_WHAT TO WORK ON:_
1 – Using the student success modeling passage, decide whether each statement below agrees with it, answering yes or no and quoting the deciding words: (a) Non-parametric learning algorithms make strong statistical assumptions about the underlying good features. (b) The outputs of the models predicting student participation in treatment or intervention are called propensity scores. (c) The t-test is one of the hypothesis tests the statistical hypothesis testing unit 1012 uses.
2 – Reproduce the student success modeling passage word for word, starting at "[0087] The flexible" and ending at "flexibility in matching.".

══ DOCUMENT PASSAGE ══

Using segment-level top predictors, the model builder 1008 first
builds student success predictive models, such as, but not limited
to, term-to-term persistence. Next, using the same segment-level
top predictors, the model builder 1008 builds models to predict
student participation in treatment or intervention. The outputs of
these models are called prediction and propensity scores,
respectively. The actual models are selected adaptively by
extracting meta features on good-feature distributions and then
mapping meta features to learning algorithms optimized for them,
some of which are shown in FIG. 12 as boundary decision, parametric
and non-parametric learning algorithms. The parametric learning
algorithms make specific statistical assumptions about the
underlying good features and estimates parameters associated with
those statistical assumptions. On the other hand, non-parametric
learning algorithms make no such strong statistical assumptions and
leverages more sophisticated algorithms to learn patterns in data.
Boundary-decision learning algorithms use a number of input,
hidden, and output layers to estimate hyper-dimensional, nonlinear
boundary functions to separate various classes of interest. Meta
features describe the underlying good feature distributions, such
as, but not limited to, modes, degree of overlap, nonlinearity of
boundary functions between classes, and shape statistics, such as
mean, standard deviation, skewness, and kurtosis.
[0087] The flexible matching unit 1010 performs matching students
in different terms, such as semesters or quarters, using prediction
scores, propensity scores, and customer-specified hard-matching
covariates, such as cohorts and grad/undergrad, to ensure that the
computed pilot and control students are virtually indistinguishable
in a statistical sense. FIG. 13 shows a simple threshold-based
matching in success prediction and intervention propensity
dimensions, which is the essence of PPSM. In an embodiment,
covariate matching may be performed followed by PPSM in order to
provide maximum flexibility in matching.
[0088] The final impact result is the difference in actual outcomes
between pilot and control and then adjusted the difference by the
difference in predicted outcomes between pilot and control, which
in most instances is very close to 0 due to matching. The
statistical hypothesis testing unit 1012 uses a number of
hypothesis tests, such as, but not limited to, t-test, Wilcoxon
rank-sum, and other tests to determine if the final impact result
in student success rates between the pilot and control groups is
statistically significant.

═══
══ RECORDS PROVIDED ══

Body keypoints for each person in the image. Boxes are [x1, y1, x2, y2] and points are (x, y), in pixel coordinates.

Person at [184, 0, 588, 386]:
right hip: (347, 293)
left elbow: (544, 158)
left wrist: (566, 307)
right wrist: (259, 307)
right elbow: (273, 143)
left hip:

═══

_PER-TASK OUTPUTS:_
1 –
(a) No: "non-parametric learning algorithms make no such strong statistical assumptions"
(b) Yes: "The outputs of these models are called prediction and propensity scores, respectively."
(c) Yes: "such as, but not limited to, t-test, Wilcoxon rank-sum, and other tests"

2 –
[0087] The flexible matching unit 1010 performs matching students
in different terms, such as semesters or quarters, using prediction
scores, propensity scores, and customer-specified hard-matching
covariates, such as cohorts and grad/undergrad, to ensure that the
computed pilot and control students are virtually indistinguishable
in a statistical sense. FIG. 13 shows a simple threshold-based
matching in success prediction and intervention propensity
dimensions, which is the essence of PPSM. In an embodiment,
covariate matching may be performed followed by PPSM in order to
provide maximum flexibility in matching.